As we were walking out of my workplace, after a yoga session, I, my friend and our instructor were talking about people who does crazy yoga poses in public and in photos. My instructor said, actually, most of the difficult poses in yoga are not meant for everyday practice but are supposed to be used for demonstration purposes. Then, from that context, he suddenly blurted out “Just like pole dancing, why do you do pole dancing?” The tone was disagreeing, hence, the natural humanistic reaction, of course, was to defend my motives. I tried to convince him, and partially myself, without thinking much, I replied defensively and mentioned some general benefits of pole dancing and any other sports. I said “for toning, flexibility and I want to compete.”
I wasn’t convinced with my own spontaneous answers. I had to know for sure what my motives are. I do not want to do things just for superficial purposes like to take photos or just to pose with the pole and wait for people’s thumbs up on my photos. It has to be more than that. I walked home thinking, “Why am I really doing it? What are my motivations for going crazy over it?” It’s time to introspect once again. Well, this is how I feel when I am grooving around the pole;
When I dance, music possesses me. I move like a river flowing through the rhythm and beat. I am alive. I am able to express myself, as a woman, gracefully and creatively. I am a very good singer too but dancing feels more comfortable.
Though we haven’t really gone into choreographed pole dancing yet, I can’t stop dreaming of that day that I will be dancing endlessly with the pole. When I lift myself up, I feel glamorous yet strong. I am at my strongest and my muscles can attest to that. I can see that I am at my fittest and due to that, I feel better about myself. I am empowered not just physically but also emotionally.
When I do inverts I set goals for myself and work brutally hard to achieve it, my bruises can attest to that, and being able to do so makes me feel accomplished. I love challenges and I love overcoming them. When I can do poses that I couldn’t do before, I feel that I’m doing it for all my detractors and those who are skeptical about my motivations and purpose of doing this. I want to prove them that I can rise, literally and figuratively, above them.

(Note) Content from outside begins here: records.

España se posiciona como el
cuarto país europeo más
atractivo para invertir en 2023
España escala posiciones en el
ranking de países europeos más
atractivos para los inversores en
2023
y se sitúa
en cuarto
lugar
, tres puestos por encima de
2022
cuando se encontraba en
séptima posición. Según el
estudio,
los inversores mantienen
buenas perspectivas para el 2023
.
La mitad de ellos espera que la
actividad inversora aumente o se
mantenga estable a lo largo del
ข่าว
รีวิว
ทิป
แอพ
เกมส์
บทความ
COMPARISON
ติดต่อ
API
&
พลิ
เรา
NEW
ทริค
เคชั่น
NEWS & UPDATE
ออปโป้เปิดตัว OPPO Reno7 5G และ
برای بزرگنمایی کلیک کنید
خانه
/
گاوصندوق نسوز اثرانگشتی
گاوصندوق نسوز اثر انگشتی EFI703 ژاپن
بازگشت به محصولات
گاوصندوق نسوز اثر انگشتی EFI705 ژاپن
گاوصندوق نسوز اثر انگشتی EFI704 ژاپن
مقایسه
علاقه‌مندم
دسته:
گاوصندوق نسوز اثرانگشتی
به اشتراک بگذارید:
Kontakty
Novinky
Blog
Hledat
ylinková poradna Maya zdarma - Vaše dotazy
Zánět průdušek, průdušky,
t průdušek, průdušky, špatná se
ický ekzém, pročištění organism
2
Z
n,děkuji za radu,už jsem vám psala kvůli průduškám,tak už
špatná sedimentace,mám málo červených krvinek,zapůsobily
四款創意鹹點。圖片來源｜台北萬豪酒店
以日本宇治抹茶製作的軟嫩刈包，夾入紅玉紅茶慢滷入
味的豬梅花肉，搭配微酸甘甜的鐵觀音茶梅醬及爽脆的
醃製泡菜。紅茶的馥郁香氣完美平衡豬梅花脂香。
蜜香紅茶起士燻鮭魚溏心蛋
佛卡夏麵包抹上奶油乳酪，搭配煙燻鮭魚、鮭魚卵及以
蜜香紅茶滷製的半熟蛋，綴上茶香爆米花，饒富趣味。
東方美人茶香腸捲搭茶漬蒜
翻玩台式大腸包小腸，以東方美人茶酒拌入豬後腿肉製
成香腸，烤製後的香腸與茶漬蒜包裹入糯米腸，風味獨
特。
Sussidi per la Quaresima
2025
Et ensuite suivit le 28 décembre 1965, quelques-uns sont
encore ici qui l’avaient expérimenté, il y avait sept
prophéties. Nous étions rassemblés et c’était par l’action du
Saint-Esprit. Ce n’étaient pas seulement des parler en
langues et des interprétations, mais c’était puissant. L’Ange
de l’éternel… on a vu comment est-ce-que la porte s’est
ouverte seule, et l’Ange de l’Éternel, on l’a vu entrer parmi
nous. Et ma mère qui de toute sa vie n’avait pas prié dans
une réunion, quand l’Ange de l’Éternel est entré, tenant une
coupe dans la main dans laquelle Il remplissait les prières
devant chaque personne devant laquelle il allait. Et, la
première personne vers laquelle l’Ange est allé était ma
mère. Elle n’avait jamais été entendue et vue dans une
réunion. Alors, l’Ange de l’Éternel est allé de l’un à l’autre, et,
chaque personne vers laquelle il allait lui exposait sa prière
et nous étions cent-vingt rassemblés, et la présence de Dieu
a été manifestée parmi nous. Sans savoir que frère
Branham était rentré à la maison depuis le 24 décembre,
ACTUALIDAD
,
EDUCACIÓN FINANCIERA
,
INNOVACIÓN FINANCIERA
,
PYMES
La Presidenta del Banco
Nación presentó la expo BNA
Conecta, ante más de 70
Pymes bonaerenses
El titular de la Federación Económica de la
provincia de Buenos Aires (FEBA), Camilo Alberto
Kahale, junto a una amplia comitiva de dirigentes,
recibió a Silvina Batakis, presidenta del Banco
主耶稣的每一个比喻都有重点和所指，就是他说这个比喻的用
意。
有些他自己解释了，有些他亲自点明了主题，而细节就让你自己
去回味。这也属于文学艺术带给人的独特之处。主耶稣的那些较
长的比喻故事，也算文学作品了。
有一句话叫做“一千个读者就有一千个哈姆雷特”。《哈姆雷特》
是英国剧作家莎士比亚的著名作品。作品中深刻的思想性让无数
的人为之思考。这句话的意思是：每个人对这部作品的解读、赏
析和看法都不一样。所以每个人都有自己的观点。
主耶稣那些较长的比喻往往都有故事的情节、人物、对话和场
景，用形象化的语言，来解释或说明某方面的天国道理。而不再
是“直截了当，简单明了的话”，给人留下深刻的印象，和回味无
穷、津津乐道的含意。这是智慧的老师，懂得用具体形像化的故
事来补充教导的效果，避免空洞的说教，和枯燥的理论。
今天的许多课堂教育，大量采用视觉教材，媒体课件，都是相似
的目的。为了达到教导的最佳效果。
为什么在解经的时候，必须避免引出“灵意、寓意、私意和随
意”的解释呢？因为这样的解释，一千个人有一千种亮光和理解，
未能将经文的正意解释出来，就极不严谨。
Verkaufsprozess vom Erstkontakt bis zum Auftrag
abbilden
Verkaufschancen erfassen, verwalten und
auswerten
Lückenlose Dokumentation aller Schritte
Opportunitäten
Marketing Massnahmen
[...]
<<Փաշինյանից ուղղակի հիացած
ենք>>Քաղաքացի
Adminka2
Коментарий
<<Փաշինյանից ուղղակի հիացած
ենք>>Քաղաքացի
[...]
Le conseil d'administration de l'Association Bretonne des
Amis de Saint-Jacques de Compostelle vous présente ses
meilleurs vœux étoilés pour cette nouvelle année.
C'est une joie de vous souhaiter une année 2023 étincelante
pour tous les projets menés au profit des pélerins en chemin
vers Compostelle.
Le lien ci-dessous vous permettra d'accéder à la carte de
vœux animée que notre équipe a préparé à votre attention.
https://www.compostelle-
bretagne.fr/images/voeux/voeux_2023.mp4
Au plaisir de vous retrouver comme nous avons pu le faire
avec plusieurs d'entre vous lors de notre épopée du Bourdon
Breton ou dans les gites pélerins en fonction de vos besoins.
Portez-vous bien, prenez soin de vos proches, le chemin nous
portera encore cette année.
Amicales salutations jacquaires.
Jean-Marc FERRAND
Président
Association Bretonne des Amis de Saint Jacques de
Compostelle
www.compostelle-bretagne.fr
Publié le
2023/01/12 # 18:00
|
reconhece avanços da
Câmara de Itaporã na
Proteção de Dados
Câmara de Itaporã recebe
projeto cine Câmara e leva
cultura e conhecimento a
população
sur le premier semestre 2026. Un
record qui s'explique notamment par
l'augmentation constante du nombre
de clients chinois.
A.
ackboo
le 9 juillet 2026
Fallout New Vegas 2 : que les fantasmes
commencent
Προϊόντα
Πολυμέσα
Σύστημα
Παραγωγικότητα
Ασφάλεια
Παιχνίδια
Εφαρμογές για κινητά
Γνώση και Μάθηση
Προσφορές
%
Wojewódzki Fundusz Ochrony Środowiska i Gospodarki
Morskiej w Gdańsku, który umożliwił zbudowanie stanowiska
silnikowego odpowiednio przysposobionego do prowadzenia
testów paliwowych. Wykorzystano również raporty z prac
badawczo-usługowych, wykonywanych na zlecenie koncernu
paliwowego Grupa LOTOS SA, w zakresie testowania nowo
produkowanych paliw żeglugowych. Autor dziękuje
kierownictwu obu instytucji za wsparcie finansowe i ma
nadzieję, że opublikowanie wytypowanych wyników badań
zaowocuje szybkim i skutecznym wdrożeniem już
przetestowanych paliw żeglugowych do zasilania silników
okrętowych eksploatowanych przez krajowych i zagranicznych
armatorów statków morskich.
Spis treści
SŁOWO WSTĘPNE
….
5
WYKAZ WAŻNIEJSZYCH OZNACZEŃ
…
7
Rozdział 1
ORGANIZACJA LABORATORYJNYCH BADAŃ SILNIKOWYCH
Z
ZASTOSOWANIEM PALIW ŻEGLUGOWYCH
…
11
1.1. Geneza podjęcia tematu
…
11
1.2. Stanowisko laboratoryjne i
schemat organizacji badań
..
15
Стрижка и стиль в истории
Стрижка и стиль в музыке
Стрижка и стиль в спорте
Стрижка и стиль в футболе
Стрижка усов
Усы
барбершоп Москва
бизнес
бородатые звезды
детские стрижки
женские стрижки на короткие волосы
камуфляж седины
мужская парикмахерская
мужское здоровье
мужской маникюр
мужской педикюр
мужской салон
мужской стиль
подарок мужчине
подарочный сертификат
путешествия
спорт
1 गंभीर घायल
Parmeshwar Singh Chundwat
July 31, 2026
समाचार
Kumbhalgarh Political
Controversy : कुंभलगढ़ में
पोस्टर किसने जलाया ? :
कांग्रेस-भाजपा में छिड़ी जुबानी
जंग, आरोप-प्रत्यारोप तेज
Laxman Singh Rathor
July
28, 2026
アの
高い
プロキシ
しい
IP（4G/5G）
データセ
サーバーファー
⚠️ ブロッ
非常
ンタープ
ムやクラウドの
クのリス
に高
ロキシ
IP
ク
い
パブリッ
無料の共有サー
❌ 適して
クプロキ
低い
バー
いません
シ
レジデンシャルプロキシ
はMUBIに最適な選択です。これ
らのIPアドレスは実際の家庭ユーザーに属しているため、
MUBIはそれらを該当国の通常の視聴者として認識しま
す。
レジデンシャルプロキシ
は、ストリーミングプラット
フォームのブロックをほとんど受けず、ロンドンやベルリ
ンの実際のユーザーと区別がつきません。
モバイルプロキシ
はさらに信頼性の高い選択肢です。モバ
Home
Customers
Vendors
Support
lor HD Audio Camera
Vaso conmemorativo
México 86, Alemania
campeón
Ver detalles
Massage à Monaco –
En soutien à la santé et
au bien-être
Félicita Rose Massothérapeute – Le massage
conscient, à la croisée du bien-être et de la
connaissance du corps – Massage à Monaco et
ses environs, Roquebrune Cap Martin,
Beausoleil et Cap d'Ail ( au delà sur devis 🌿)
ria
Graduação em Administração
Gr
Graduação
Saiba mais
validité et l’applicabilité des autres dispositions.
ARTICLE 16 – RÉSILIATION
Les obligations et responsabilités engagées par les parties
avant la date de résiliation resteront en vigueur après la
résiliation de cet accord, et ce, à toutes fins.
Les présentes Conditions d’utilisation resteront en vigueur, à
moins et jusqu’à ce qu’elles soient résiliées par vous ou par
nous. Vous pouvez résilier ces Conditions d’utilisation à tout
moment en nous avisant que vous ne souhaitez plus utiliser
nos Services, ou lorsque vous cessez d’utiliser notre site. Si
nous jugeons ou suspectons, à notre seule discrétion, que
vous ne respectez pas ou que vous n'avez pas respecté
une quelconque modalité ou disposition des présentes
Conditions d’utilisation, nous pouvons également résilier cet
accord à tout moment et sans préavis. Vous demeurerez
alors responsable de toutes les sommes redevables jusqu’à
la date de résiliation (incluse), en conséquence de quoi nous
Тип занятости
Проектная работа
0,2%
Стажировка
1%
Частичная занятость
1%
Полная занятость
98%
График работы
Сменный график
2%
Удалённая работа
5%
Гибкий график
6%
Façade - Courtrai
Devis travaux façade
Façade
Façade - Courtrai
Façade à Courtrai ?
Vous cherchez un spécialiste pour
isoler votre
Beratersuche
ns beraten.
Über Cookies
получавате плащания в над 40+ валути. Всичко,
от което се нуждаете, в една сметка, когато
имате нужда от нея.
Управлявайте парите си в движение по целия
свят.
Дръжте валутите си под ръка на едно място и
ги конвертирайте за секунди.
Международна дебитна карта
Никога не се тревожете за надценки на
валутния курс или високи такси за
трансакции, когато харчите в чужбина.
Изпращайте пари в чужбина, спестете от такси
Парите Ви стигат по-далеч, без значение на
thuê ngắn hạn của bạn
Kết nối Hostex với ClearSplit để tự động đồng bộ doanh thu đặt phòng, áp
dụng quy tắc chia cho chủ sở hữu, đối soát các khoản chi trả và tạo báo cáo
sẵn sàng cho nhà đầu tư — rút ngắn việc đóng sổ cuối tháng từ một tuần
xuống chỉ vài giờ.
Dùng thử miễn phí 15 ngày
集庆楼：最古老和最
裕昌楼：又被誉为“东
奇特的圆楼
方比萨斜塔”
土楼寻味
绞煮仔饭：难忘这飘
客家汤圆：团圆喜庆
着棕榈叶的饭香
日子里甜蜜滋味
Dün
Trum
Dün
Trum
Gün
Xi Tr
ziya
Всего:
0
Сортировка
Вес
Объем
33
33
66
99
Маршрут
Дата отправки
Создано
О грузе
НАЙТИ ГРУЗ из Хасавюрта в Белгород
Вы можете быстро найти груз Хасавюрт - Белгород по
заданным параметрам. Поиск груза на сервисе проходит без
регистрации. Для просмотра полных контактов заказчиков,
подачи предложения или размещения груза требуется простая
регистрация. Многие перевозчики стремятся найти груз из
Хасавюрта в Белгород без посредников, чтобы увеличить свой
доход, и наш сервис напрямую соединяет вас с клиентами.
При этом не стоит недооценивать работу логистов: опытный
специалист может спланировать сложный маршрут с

I abhor the stigma that pole dancing is slutty and promiscuous and by learning pole, it makes me feel that I am one with all the women fighting against being controlled and dominated by social norms and restrictions. The more I hear “ewwww” from other people when I start talking about pole dancing, the more urge I have to continue doing it. I am a respectable person who’s doing pole dance. So what?
Pole dancing is sensual and sexy, just like any dances and arts. I feel free, with endless possibilities when I spin around the pole. I am happy to move around it. I am simply HAPPY!
Pole dance is not only about selling sex. It is now, widely accepted as a sport. I hope that before anyone judge this activity, why not give it a try first, you might end up loving it, just like me!